* Entries from a dataset *
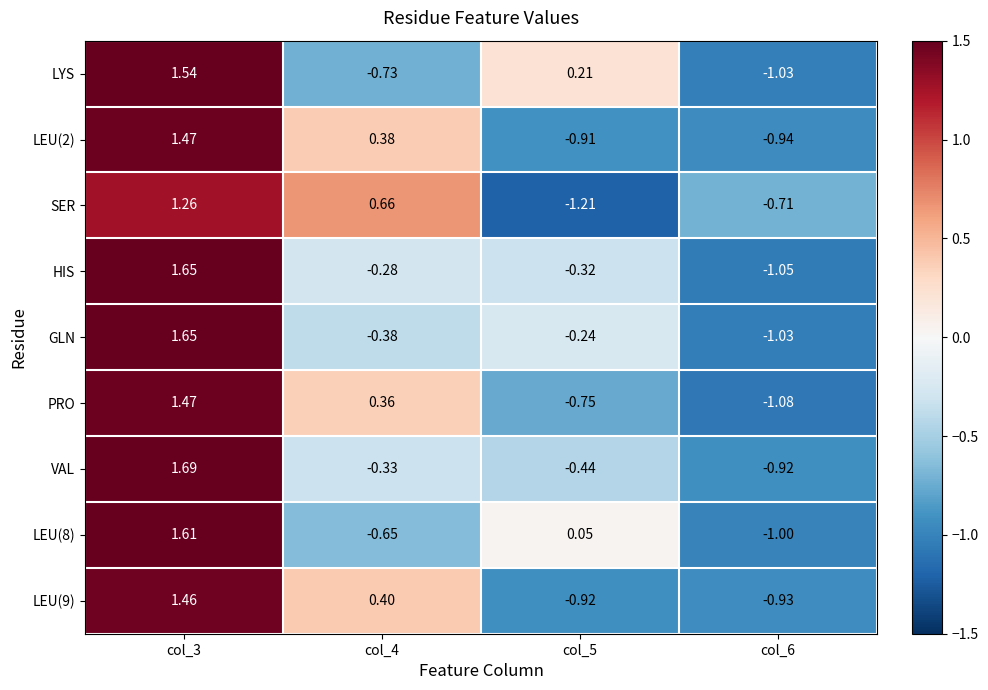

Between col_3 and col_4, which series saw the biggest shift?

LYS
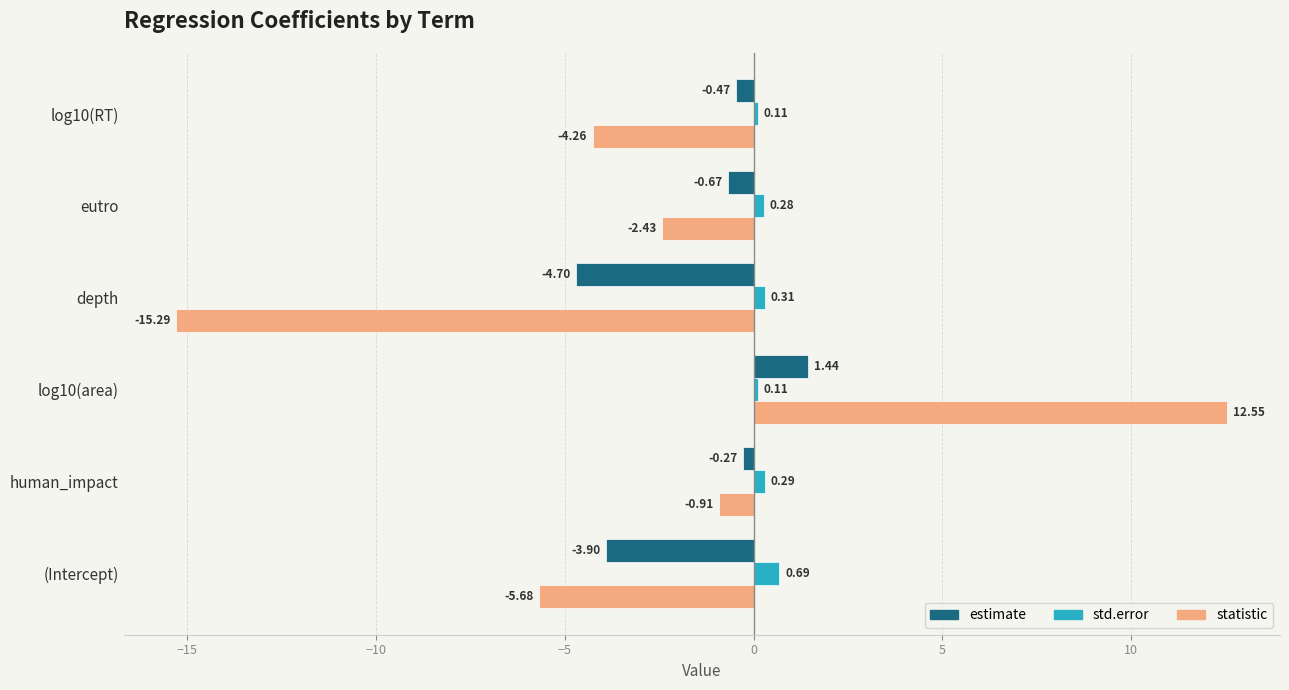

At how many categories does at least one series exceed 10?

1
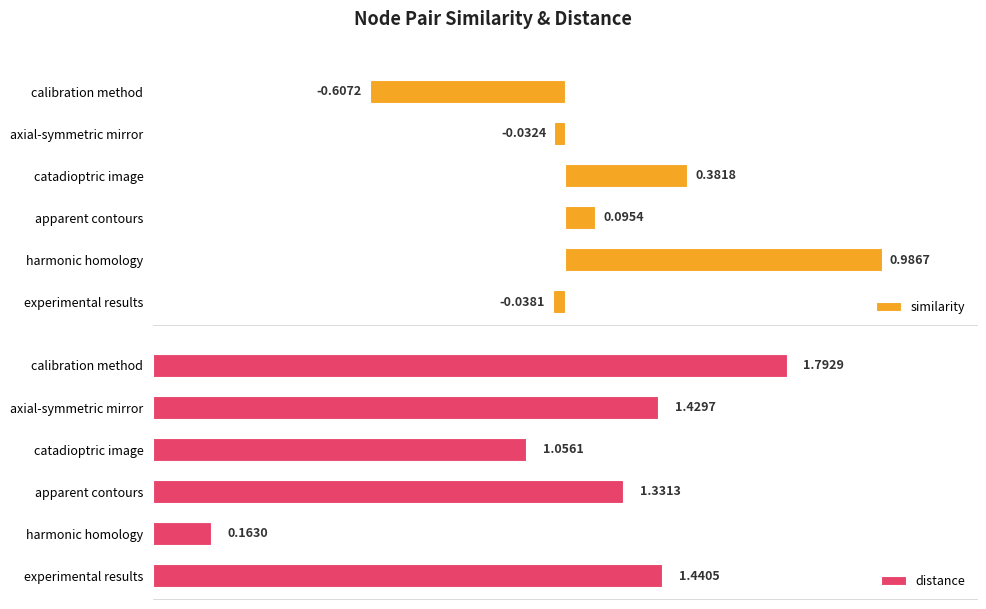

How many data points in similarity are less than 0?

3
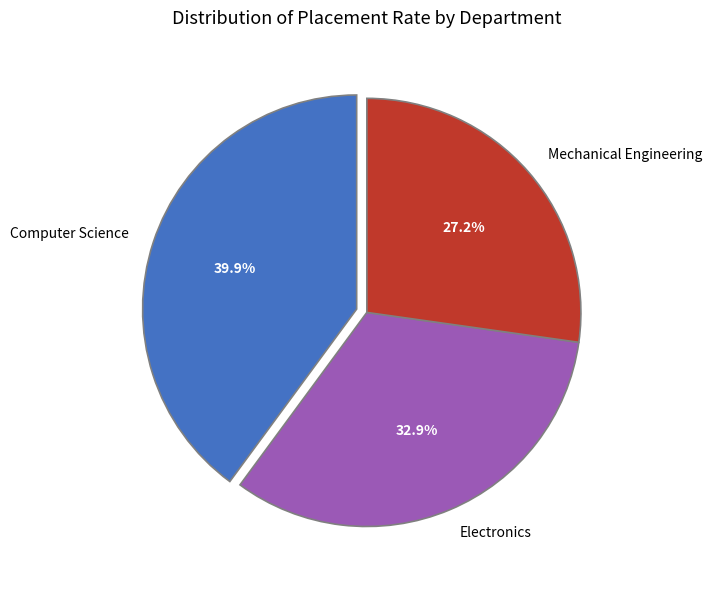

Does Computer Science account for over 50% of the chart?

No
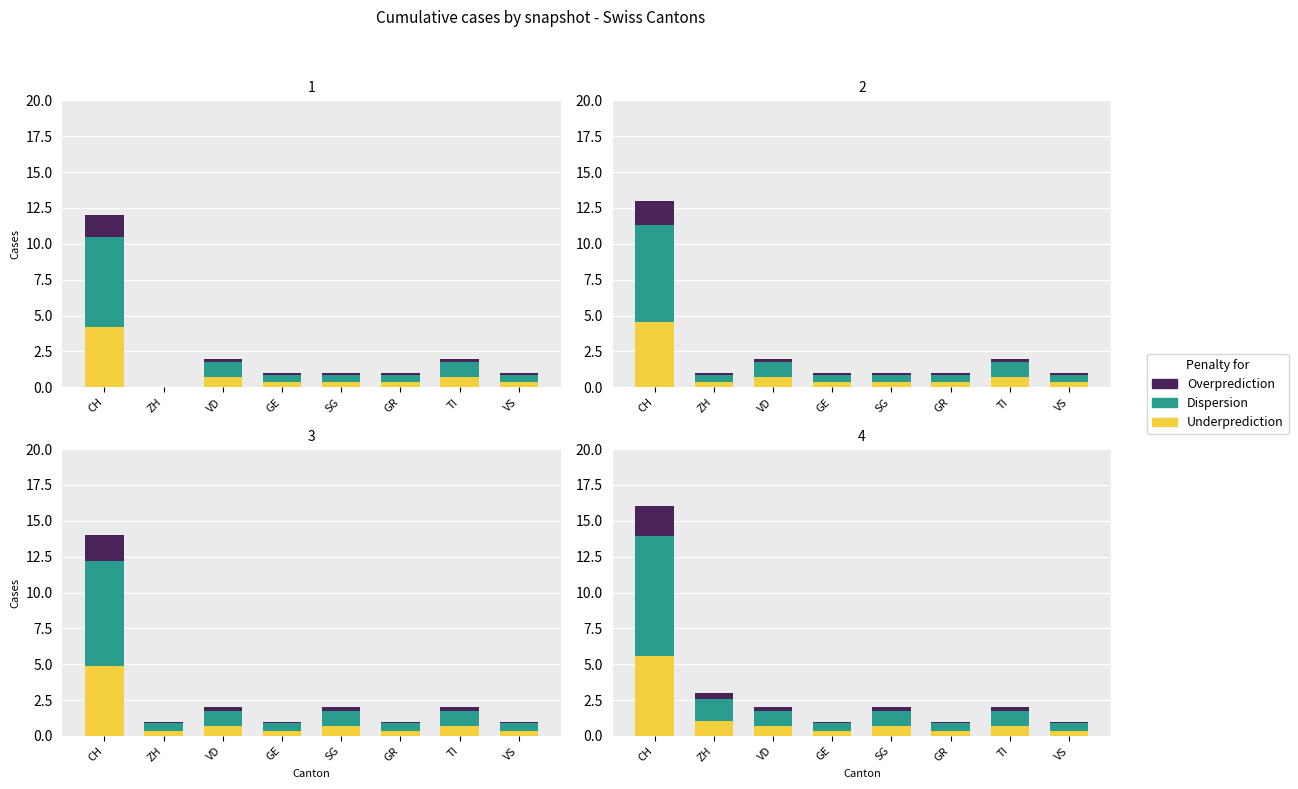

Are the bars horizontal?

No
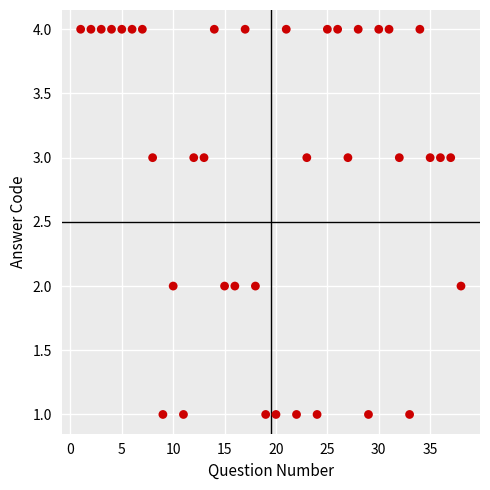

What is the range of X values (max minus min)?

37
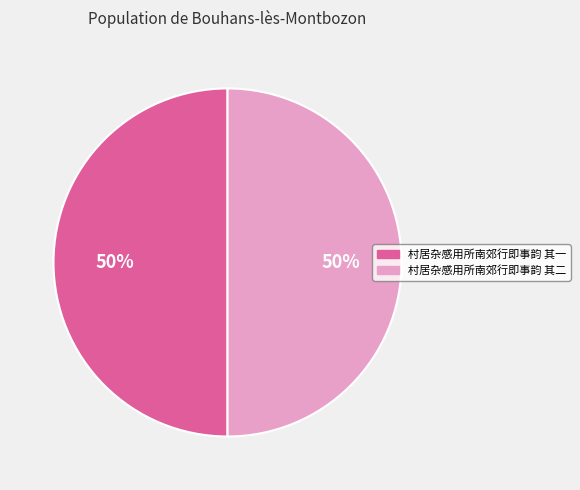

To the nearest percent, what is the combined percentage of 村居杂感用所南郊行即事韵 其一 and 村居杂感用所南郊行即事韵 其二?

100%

...

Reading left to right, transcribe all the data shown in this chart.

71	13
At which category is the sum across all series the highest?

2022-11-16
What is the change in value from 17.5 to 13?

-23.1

* What is expected *
Locate every line in the entries above that contains the string "series", matching case exactly, and copy each such line.

* Solution for this exercise *
Between col_3 and col_4, which series saw the biggest shift?
At how many categories does at least one series exceed 10?
At which category is the sum across all series the highest?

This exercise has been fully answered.